Brit milah (circumcision) ceremony (illustration)
Brit milah (circumcision) ceremony (illustration) Flash 90

Manitoba’s Jewish community is applauding a move by the Canadian province’s medical regulatory body to withdraw a proposal banning circumcisions outside of medical clinics.

“I’m very happy about the decision,” said Elaine Goldstine, CEO of the Jewish Federation of Winnipeg in an interview with the Canadian Jewish News.

The alteration to the “standards of practice” of the College of Physicians & Surgeons of Manitoba (CPSM) mandating that members only perform circumcisions in a medical clinic or hospital setting had the community worried that the Brit Milah would be reduced from a religious ceremony to a medical procedure.

In June, the college circulated a draft regulation that proposed its members perform circumcisions, along with several other procedures, such as some cosmetic surgeries and laser therapy to remove skin lesions, only in medical clinics or a hospital setting.

However, the Jewish community was not consulted at the time.

While the college said the regulatory change only applied to members, and that non-members could still perform circumcisions outside those settings, Winnipeg’s main mohel is a medical doctor who is a member of the college.

“The mooted change would have the effect of preventing any future Manitoba mohel from performing traditional Jewish circumcisions while maintaining a medical practice, which is standard across Canada,” said B’nai Brith Canada.

When she learned of the proposal, Goldstine contacted the College and sent an email to the Manitoba Jewish community asking for members to explain to the college that “the performance of all ritual Jewish male circumcisions by a physician should be excluded from the Standard.”

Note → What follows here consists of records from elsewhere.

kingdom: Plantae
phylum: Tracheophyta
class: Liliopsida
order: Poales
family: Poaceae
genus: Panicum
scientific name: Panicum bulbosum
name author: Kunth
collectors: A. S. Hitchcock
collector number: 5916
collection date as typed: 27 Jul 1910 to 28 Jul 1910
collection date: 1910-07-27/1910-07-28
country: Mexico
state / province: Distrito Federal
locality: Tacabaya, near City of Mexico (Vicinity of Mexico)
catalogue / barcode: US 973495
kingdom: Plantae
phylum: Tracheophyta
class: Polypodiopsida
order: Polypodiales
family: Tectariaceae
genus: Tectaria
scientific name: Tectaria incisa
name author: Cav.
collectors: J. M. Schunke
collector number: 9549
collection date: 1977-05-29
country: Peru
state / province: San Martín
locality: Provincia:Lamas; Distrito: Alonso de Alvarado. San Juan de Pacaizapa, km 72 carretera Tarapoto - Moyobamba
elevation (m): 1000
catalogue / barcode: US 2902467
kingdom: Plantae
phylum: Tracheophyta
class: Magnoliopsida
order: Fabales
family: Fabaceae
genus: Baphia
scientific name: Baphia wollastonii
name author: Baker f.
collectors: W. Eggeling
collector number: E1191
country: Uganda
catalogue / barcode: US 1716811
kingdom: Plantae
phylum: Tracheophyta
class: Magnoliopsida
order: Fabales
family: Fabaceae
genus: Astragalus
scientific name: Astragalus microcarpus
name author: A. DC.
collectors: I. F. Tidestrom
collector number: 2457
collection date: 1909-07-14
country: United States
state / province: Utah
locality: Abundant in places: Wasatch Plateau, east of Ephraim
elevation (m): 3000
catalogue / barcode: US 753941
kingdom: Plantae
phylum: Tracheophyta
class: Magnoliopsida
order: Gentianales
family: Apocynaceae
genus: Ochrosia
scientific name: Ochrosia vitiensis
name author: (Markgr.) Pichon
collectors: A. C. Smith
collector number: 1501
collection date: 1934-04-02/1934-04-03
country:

The College received a flood of comments from the community.

The College issued a statement on its website on July 16 responding to the concerns, stating that the committee that wrote the new standards had not consulted with the Jewish community and it was appreciative of their input.

“No, the College is not banning male circumcisions, nor is it something we could do,” the statement said. It added that the oversight was accidental.

The College said that the proposal will be amended so as not to “infringe on any human or religious rights and freedoms whatsoever.”

The new standard will minimally provide an exemption for circumcision “performed in a religious ceremony or tradition, particularly respecting low-risk neonatal circumcisions.”